▶ _REQUEST A_
According to the cloud computing page, why does an internal cloud make no difference to end users? Answer in one to three sentences.

▶ _DOCUMENT SEGMENT_
LCG Web>ManagementBoard>WorkloadManagementTechnicalEvolution>WLCGWlMgmtTECloudComputing>WLCGWlMgmtTEGCloudComputing (2012-06-19, UlrichSchwickerath)

EditAttachPDF

Show TOC

Hide TOC

Cloud Computing

Abstract

During the past years, cloud computing has become a popular mechanism to provide computing resources to end users. Within WLCG specifically the infrastructure as a service (IaaS) approach has been attractive to some experiments as a possible source of external resources for computing. Some sites have now started to experiment with internal clouds, and some of these clouds have been opened to dedicated users from the experiments to experiment with alternative access methods. Within the TEG this model was presented.

Introduction

A popular model to provide computing resources in industry nowadays are clouds. Several sites have some limited experiences with running internal clouds already. As an example, CERN is running an infrastructure called "lxcloud" for more than a year now, which is used for virtualizing parts of the batch resources, and which provides an EC2 access as a pilot service for selected users from different VOs. The infrastructure has been scaled up during a scalability test up to 16,000 virtual machines, all configured as standard worker nodes, and connecting to LSF.

An internal cloud is fully transparent to users. Grid services become applications which use machines provided by the internal IaaS cloud, and Grid service managers become users of this general infrastructure of the site. For end users, the is no difference in the services he sees.

The picture changes, if sites decide to open their internal cloud to users, by granting them access to the resource though a cloud interface.

▶ _REQUEST B_
Please express the records below as a JSON list of strings, one string per line, with blank lines omitted and the pictures left out.

(Records excerpted from a collection)

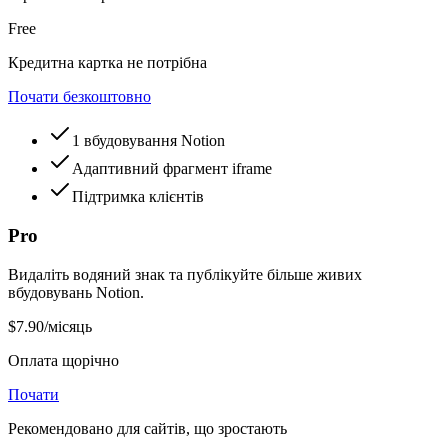
Free
Кредитна картка не потрібна
Почати безкоштовно
1 вбудовування Notion
Адаптивний фрагмент iframe
Підтримка клієнтів
Pro
Видаліть водяний знак та публікуйте більше живих
вбудовувань Notion.
$7.90
/місяць
Оплата щорічно
Почати
Рекомендовано для сайтів, що зростають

▶ _RESULT A_
Grid services run as applications on machines supplied by the site's internal IaaS cloud, and Grid service managers become ordinary users of that infrastructure. The cloud sits beneath the Grid services, so the services end users see stay the same.

▶ _RESULT B_
[
  "Free",
  "Кредитна картка не потрібна",
  "Почати безкоштовно",
  "1 вбудовування Notion",
  "Адаптивний фрагмент iframe",
  "Підтримка клієнтів",
  "Pro",
  "Видаліть водяний знак та публікуйте більше живих",
  "вбудовувань Notion.",
  "$7.90",
  "/місяць",
  "Оплата щорічно",
  "Почати",
  "Рекомендовано для сайтів, що зростають"
]